- Developer(s): Yuri "XF-Alien" Epifantsev
- Series: Half-Life
- Engine: GoldSrc
- Release: October 29, 2021 (on Moddb) December 20, 2024 (on Steam)
- Genre(s): First-person shooter
- Mode(s): Single-player

= Delta Particles =

Delta Particles, formerly known as Half-Life: Delta, is a game modification of Half-Life created by Russian developer Yuri "XF-Alien" Epifantsev, released on October 29, 2021. The mod was under development for twelve years, dating back to August 2009, and Epifantsev stated that Delta was their "largest and oldest project" and was "glad to finish the development." Delta Particles takes place at the Delta Base, where the protagonist, Nick Farrell, experiences the effects of the resonance cascade at the Black Mesa Research Facility and features four chapters and 35 maps.

== Gameplay and plot ==
Delta Particles is a total conversion mod, meaning that the game uses none or almost none of the resources used in the base game, though it takes place contemporaneously to the events of Half-Life.
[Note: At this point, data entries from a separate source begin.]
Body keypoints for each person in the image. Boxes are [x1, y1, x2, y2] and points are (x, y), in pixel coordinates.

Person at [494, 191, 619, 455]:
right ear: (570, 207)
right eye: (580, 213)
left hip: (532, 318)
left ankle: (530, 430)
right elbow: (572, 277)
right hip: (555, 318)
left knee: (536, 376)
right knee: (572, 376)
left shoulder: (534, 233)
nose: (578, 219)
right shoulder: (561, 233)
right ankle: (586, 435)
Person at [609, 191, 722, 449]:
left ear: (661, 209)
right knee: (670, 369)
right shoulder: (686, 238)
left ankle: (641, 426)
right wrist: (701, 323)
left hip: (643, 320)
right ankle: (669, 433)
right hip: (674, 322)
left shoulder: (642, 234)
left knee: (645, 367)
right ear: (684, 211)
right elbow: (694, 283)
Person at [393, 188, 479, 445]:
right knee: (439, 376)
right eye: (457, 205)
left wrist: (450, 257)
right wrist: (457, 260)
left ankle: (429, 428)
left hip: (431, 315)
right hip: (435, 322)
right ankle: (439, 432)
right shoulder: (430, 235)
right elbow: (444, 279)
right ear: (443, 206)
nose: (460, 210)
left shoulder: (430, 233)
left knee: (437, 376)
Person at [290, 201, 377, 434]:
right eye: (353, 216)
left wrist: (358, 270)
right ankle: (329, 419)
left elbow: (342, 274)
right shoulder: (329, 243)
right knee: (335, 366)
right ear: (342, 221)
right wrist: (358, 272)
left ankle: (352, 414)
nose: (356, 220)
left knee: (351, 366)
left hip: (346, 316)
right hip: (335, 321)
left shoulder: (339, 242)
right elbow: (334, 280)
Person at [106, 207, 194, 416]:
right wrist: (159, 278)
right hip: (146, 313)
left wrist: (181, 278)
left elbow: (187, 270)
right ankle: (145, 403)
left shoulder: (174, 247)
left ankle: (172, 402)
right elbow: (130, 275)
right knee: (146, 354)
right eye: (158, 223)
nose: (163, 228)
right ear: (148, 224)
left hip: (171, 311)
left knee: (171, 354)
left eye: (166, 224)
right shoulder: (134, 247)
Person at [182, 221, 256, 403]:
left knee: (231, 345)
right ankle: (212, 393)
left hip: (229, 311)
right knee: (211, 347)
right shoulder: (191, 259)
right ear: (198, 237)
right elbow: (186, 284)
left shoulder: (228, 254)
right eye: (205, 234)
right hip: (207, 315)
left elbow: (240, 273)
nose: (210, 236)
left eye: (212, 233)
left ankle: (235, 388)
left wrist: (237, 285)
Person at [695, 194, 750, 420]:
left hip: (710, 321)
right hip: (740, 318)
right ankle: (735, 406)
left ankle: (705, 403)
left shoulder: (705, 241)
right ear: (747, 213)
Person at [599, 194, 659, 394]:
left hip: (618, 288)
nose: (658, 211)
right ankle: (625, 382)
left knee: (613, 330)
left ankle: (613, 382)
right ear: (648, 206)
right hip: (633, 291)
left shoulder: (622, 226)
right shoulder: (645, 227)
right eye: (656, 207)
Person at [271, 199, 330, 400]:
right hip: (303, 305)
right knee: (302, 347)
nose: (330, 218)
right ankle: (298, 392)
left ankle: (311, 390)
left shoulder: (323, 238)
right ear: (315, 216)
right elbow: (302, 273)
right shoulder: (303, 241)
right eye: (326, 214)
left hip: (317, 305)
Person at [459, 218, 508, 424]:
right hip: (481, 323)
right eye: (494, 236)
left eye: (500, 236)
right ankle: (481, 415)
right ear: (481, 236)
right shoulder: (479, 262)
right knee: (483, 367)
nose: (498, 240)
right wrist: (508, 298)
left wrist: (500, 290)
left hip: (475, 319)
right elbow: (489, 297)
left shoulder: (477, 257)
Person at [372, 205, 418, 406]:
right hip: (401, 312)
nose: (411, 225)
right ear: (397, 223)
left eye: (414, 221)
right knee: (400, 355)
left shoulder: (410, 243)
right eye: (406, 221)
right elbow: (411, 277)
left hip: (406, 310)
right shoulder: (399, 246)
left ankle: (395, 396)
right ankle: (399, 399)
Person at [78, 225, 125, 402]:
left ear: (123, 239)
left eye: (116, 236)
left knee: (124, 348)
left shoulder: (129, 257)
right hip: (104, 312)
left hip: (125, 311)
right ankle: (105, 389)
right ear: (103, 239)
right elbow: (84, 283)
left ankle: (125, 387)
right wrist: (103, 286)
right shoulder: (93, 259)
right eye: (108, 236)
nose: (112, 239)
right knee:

The game is set in the technical engineer complex Delta Base, an underground base in Nevada, a similar facility to the Black Mesa Research Facility, where generator engineer Nick Farrell works to maintain the generators. The Delta facility experiences the effects of the resonance cascade after an employee of Black Mesa, Gordon Freeman, inadvertently causes one at the main site in an experiment gone wrong. A guard named Otis helps Farrell try and escape the facility.

== Steam release ==
Epifantsev has released the modification on the video game digital distribution service Steam. However, the support team there asked him to not use Half-Life in the modification's title because it is trademarked. The modification was renamed Delta Particles in July 2023.